Like Coral’s own parents, who had come that day to help outfit the Aloha family’s children for school, the other clients were at the Beaverton-based nonprofit that fall day during the annual Operation School Bell program to help clothe children from lower-income families.

Then just 12, the shy Coral mustered the courage to step up and offer to help translate.

“I asked (an Assistance League member) what age could people volunteer here,” says Coral, a junior at Aloha High School, who turned 17 this week.

The members asked Coral’s parents, who let her stay the rest of the day to help communicate with other parents, about two-thirds of whom speak only Spanish fluently.

Coral came back the next Saturday to help.

And the next.

And the next.

And every Saturday after that for the past four years of Operation School Bell distributions, which run 12 weeks every fall with additional “makeup” dates in January.

“Coral jumped in from the very beginning and was a savior,” says Tish Shinn, one of the Assistance League volunteers who has worked closely with the teen. “What Coral does for everyone in the room is put everyone at ease,” including the volunteers.

“She’s great about coming in and stepping up,” says Allison Mudrick, another Assistance League member.

“I keep doing it because I like it. I really enjoy helping out,” says Coral, who gets particular joy from helping younger children who don’t often get new clothes. “When I tell them, ‘Are you ready to go shopping?’ they jump for joy.”

For families arriving at an Operation School Bell event, some of them anxious and uncertain, Coral is usually the first face they see — and the first comforting Spanish-speaking voice they hear.

She helps families, who are preselected by the Beaverton and Hillsboro school districts, with a small amount of paperwork and, when time allows, takes some of the children into the small warehouse to choose their own clothes. After the selections, parents give input on the sizes and receive a credit to pick out shoes at Payless ShoeSource.

“We don’t really know what she says in Spanish to them,” Shinn acknowledges, “but it works.”

“Coral brings joy to those who are fortunate enough to spend time with her,” says Polly Livingston, another volunteer.

Coral says her volunteer work with the Assistance League has helped her blossom in school.

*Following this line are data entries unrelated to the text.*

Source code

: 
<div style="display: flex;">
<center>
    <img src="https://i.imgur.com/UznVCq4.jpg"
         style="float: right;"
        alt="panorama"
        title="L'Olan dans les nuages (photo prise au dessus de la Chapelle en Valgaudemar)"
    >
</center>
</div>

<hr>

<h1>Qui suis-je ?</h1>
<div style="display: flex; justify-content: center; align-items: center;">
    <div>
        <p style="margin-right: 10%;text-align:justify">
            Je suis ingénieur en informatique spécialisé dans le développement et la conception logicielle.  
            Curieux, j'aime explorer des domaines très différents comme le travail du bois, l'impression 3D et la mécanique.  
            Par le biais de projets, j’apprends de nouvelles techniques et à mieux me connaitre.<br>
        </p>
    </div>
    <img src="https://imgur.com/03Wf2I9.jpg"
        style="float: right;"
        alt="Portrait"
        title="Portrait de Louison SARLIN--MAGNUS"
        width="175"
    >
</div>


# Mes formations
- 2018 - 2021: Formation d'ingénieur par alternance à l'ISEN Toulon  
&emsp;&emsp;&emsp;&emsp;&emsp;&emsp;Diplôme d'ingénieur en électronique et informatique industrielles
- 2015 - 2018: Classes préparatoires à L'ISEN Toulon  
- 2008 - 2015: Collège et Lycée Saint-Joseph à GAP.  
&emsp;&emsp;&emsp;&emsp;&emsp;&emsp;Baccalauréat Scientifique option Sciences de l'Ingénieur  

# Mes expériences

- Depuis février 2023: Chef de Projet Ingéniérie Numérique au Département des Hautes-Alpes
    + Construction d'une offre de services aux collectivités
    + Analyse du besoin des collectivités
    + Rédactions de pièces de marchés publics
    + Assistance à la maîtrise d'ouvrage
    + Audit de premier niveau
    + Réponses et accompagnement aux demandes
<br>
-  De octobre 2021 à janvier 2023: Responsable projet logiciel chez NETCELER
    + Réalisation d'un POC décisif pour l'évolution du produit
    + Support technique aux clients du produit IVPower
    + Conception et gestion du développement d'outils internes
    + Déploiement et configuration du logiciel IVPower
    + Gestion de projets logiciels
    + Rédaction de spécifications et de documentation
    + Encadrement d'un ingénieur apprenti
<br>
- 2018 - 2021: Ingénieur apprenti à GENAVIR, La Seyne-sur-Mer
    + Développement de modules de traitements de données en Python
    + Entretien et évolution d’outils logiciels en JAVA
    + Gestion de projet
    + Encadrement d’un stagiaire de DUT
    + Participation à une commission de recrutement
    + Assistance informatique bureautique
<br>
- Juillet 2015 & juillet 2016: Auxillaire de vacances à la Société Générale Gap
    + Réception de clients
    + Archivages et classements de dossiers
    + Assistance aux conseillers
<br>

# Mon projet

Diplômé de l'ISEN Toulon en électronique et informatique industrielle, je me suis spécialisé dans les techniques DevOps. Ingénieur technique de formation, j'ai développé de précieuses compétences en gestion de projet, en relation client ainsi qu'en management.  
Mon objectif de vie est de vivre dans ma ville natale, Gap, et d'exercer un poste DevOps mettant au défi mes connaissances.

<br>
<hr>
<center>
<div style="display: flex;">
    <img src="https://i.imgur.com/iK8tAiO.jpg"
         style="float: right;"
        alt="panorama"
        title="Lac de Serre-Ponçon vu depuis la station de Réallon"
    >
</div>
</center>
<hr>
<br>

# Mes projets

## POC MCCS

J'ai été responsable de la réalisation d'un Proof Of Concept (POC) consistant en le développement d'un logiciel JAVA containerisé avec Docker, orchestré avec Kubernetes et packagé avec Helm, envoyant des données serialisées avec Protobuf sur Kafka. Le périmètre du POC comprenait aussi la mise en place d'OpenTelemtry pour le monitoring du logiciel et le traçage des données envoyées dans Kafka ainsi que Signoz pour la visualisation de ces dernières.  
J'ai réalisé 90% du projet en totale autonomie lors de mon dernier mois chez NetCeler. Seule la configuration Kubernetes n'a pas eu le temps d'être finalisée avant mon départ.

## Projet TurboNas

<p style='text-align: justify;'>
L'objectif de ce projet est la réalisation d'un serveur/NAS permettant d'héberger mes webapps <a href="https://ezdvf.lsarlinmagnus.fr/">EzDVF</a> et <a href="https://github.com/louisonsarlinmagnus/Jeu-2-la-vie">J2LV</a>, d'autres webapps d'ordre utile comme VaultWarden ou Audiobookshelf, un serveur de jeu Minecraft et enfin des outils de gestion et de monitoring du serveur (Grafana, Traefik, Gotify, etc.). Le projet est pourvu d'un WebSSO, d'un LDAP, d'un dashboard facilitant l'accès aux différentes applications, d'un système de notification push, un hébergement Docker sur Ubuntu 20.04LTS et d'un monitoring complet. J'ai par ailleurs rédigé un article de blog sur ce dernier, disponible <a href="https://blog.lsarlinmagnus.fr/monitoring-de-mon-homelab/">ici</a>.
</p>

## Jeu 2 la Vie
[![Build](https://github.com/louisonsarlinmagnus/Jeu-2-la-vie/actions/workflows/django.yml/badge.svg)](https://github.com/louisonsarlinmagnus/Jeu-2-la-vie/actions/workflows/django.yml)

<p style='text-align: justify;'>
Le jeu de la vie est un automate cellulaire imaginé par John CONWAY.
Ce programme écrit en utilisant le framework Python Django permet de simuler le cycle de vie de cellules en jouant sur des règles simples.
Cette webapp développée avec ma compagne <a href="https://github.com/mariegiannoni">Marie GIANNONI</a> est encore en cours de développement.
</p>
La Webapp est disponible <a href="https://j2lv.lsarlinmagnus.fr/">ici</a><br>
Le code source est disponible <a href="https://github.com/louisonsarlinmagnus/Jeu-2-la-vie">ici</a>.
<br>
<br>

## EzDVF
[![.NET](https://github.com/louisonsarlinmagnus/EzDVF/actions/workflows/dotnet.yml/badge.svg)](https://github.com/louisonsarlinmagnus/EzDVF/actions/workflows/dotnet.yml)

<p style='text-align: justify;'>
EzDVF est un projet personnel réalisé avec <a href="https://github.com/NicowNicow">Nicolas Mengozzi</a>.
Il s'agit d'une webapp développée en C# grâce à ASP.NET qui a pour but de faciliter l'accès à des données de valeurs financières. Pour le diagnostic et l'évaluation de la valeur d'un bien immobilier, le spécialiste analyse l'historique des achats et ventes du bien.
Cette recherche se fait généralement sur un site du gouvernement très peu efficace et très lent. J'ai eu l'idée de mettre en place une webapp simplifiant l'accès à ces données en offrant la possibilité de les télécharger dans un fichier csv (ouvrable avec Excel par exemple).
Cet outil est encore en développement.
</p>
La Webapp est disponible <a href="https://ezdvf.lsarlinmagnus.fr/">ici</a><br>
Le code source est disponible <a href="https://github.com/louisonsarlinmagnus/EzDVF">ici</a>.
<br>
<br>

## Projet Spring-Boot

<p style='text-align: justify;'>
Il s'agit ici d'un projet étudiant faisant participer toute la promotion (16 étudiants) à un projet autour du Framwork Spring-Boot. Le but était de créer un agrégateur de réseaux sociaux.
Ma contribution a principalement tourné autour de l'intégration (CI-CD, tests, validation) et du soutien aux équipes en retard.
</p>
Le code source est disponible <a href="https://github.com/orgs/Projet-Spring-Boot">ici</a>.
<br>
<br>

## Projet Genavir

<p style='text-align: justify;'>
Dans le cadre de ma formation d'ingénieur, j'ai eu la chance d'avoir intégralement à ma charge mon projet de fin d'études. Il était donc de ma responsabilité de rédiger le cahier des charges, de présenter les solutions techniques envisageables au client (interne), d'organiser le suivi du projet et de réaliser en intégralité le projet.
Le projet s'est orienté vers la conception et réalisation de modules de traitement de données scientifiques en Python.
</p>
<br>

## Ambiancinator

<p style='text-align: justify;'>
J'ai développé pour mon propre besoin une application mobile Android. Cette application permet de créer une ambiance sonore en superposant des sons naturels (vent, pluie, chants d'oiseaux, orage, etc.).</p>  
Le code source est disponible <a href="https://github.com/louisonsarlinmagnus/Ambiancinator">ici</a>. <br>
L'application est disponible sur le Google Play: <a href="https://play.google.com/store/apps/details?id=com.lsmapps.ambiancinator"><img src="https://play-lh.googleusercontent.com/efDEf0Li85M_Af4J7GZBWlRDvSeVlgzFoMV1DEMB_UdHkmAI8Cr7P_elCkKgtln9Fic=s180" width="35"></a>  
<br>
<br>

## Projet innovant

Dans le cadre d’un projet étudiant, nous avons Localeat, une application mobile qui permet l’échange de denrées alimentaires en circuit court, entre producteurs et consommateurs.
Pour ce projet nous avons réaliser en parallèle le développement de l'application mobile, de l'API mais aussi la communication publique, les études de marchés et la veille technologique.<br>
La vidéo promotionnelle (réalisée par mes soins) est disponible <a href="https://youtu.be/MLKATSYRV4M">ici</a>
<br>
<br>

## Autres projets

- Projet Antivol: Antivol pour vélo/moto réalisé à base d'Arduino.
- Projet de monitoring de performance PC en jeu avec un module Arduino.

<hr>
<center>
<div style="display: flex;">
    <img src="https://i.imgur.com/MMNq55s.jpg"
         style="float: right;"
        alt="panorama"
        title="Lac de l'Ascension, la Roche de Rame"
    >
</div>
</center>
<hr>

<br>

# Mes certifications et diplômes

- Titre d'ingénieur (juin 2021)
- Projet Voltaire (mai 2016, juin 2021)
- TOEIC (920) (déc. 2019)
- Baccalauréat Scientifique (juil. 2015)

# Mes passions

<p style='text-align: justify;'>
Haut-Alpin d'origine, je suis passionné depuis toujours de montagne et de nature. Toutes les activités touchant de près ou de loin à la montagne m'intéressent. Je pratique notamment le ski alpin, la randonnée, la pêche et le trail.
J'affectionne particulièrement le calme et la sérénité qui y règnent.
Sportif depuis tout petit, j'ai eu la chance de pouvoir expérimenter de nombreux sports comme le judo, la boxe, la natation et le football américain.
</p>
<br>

“I used to be this shy girl” who didn’t raise her hand in class, she says. “This has helped me come out of that.”

In fact, she was one of three Aloha students selected for a scholarship by the Close Up Foundation to spend a week in Washington, D.C., where among other things she toured the Smithsonian Institution and met with Oregon Sen. Jeff Merkley. She won another scholarship to spend time on the Oregon State University campus to experience college life.

The eldest of six children as young as 4, Coral plans to be the first one in her immediate family to attend college after she graduates from Aloha next year. She also works a part-time job at Fred Meyer.

At this stage, she plans to start her college career at Linn-Benton Community College, where among her classes she plans to continue studying automotive technology, which she started as one of a handful of girls in Aloha High’s program.

But then she plans to transfer to a four-year college, where she expects to major in criminal justice on her way to becoming a police detective or FBI agent.

“My mom wanted me to be a lawyer,” she says.